> _BRIEF_
Leaving nothing out, set down all the data exactly.
-- DATASET ENTRIES follows --
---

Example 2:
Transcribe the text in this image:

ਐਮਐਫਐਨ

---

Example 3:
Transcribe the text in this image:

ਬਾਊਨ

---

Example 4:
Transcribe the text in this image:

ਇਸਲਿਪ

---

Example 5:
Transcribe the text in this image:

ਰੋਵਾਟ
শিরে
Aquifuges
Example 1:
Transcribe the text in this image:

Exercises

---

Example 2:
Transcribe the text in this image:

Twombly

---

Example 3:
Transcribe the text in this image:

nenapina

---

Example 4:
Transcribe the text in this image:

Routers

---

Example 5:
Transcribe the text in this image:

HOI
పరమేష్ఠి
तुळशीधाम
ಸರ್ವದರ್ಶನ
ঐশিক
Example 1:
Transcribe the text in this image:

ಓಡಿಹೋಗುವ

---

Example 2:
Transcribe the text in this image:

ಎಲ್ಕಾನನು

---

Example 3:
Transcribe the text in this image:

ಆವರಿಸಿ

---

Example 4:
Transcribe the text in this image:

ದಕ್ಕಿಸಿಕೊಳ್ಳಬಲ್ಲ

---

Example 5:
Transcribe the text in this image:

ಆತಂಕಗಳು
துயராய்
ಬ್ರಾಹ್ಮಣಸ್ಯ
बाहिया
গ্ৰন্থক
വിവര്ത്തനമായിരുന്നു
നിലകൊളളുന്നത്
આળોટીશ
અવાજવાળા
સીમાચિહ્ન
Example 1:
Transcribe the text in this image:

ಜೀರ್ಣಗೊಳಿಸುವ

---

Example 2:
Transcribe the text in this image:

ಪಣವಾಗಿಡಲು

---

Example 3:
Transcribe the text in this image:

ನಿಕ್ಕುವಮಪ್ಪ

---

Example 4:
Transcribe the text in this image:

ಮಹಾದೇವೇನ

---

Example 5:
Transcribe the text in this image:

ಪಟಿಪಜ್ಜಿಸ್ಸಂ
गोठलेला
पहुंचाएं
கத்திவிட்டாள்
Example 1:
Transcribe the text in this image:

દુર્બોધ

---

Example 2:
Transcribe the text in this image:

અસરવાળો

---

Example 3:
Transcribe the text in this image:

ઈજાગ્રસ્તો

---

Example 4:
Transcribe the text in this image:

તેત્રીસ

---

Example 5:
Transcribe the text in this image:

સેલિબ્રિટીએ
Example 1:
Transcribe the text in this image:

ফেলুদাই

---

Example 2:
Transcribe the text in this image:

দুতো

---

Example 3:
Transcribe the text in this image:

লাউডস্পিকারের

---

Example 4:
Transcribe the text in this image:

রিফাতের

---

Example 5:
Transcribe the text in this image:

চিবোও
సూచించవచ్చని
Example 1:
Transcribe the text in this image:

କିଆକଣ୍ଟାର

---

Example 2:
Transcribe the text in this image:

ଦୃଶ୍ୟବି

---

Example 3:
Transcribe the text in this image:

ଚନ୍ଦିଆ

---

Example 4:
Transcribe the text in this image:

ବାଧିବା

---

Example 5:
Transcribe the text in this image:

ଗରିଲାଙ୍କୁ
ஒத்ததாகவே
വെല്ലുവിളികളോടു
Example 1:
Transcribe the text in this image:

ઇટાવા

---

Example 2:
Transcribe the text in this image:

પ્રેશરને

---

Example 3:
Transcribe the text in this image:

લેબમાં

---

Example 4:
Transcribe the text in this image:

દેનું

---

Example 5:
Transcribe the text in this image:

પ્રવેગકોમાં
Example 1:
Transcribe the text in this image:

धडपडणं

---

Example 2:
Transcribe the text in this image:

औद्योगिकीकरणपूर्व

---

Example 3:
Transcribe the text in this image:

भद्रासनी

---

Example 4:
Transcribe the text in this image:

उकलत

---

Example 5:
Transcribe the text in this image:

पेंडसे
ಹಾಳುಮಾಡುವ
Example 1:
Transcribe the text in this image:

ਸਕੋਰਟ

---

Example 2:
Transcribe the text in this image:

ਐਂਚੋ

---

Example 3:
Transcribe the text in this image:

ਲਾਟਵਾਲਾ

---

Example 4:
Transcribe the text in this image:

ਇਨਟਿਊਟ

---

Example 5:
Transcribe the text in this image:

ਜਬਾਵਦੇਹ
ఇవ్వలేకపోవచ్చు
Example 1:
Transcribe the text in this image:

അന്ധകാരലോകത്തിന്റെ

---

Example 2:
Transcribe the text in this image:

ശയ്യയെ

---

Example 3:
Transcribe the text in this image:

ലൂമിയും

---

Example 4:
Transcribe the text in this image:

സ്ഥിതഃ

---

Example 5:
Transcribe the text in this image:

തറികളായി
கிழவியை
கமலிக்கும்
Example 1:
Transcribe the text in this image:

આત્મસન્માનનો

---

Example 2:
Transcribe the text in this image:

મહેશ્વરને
-- DATASET ENTRIES concluded --
> _ANSWER TO THIS TASK_
---

Example 2:
Transcribe the text in this image:

ਐਮਐਫਐਨ

---

Example 3:
Transcribe the text in this image:

ਬਾਊਨ

---

Example 4:
Transcribe the text in this image:

ਇਸਲਿਪ

---

Example 5:
Transcribe the text in this image:

ਰੋਵਾਟ
শিরে
Aquifuges
Example 1:
Transcribe the text in this image:

Exercises

---

Example 2:
Transcribe the text in this image:

Twombly

---

Example 3:
Transcribe the text in this image:

nenapina

---

Example 4:
Transcribe the text in this image:

Routers

---

Example 5:
Transcribe the text in this image:

HOI
పరమేష్ఠి
तुळशीधाम
ಸರ್ವದರ್ಶನ
ঐশিক
Example 1:
Transcribe the text in this image:

ಓಡಿಹೋಗುವ

---

Example 2:
Transcribe the text in this image:

ಎಲ್ಕಾನನು

---

Example 3:
Transcribe the text in this image:

ಆವರಿಸಿ

---

Example 4:
Transcribe the text in this image:

ದಕ್ಕಿಸಿಕೊಳ್ಳಬಲ್ಲ

---

Example 5:
Transcribe the text in this image:

ಆತಂಕಗಳು
துயராய்
ಬ್ರಾಹ್ಮಣಸ್ಯ
बाहिया
গ্ৰন্থক
വിവര്ത്തനമായിരുന്നു
നിലകൊളളുന്നത്
આળોટીશ
અવાજવાળા
સીમાચિહ્ન
Example 1:
Transcribe the text in this image:

ಜೀರ್ಣಗೊಳಿಸುವ

---

Example 2:
Transcribe the text in this image:

ಪಣವಾಗಿಡಲು

---

Example 3:
Transcribe the text in this image:

ನಿಕ್ಕುವಮಪ್ಪ

---

Example 4:
Transcribe the text in this image:

ಮಹಾದೇವೇನ

---

Example 5:
Transcribe the text in this image:

ಪಟಿಪಜ್ಜಿಸ್ಸಂ
गोठलेला
पहुंचाएं
கத்திவிட்டாள்
Example 1:
Transcribe the text in this image:

દુર્બોધ

---

Example 2:
Transcribe the text in this image:

અસરવાળો

---

Example 3:
Transcribe the text in this image:

ઈજાગ્રસ્તો

---

Example 4:
Transcribe the text in this image:

તેત્રીસ

---

Example 5:
Transcribe the text in this image:

સેલિબ્રિટીએ
Example 1:
Transcribe the text in this image:

ফেলুদাই

---

Example 2:
Transcribe the text in this image:

দুতো

---

Example 3:
Transcribe the text in this image:

লাউডস্পিকারের

---

Example 4:
Transcribe the text in this image:

রিফাতের

---

Example 5:
Transcribe the text in this image:

চিবোও
సూచించవచ్చని
Example 1:
Transcribe the text in this image:

କିଆକଣ୍ଟାର

---

Example 2:
Transcribe the text in this image:

ଦୃଶ୍ୟବି

---

Example 3:
Transcribe the text in this image:

ଚନ୍ଦିଆ

---

Example 4:
Transcribe the text in this image:

ବାଧିବା

---

Example 5:
Transcribe the text in this image:

ଗରିଲାଙ୍କୁ
ஒத்ததாகவே
വെല്ലുവിളികളോടു
Example 1:
Transcribe the text in this image:

ઇટાવા

---

Example 2:
Transcribe the text in this image:

પ્રેશરને

---

Example 3:
Transcribe the text in this image:

લેબમાં

---

Example 4:
Transcribe the text in this image:

દેનું

---

Example 5:
Transcribe the text in this image:

પ્રવેગકોમાં
Example 1:
Transcribe the text in this image:

धडपडणं

---

Example 2:
Transcribe the text in this image:

औद्योगिकीकरणपूर्व

---

Example 3:
Transcribe the text in this image:

भद्रासनी

---

Example 4:
Transcribe the text in this image:

उकलत

---

Example 5:
Transcribe the text in this image:

पेंडसे
ಹಾಳುಮಾಡುವ
Example 1:
Transcribe the text in this image:

ਸਕੋਰਟ

---

Example 2:
Transcribe the text in this image:

ਐਂਚੋ

---

Example 3:
Transcribe the text in this image:

ਲਾਟਵਾਲਾ

---

Example 4:
Transcribe the text in this image:

ਇਨਟਿਊਟ

---

Example 5:
Transcribe the text in this image:

ਜਬਾਵਦੇਹ
ఇవ్వలేకపోవచ్చు
Example 1:
Transcribe the text in this image:

അന്ധകാരലോകത്തിന്റെ

---

Example 2:
Transcribe the text in this image:

ശയ്യയെ

---

Example 3:
Transcribe the text in this image:

ലൂമിയും

---

Example 4:
Transcribe the text in this image:

സ്ഥിതഃ

---

Example 5:
Transcribe the text in this image:

തറികളായി
கிழவியை
கமலிக்கும்
Example 1:
Transcribe the text in this image:

આત્મસન્માનનો

---

Example 2:
Transcribe the text in this image:

મહેશ્વરને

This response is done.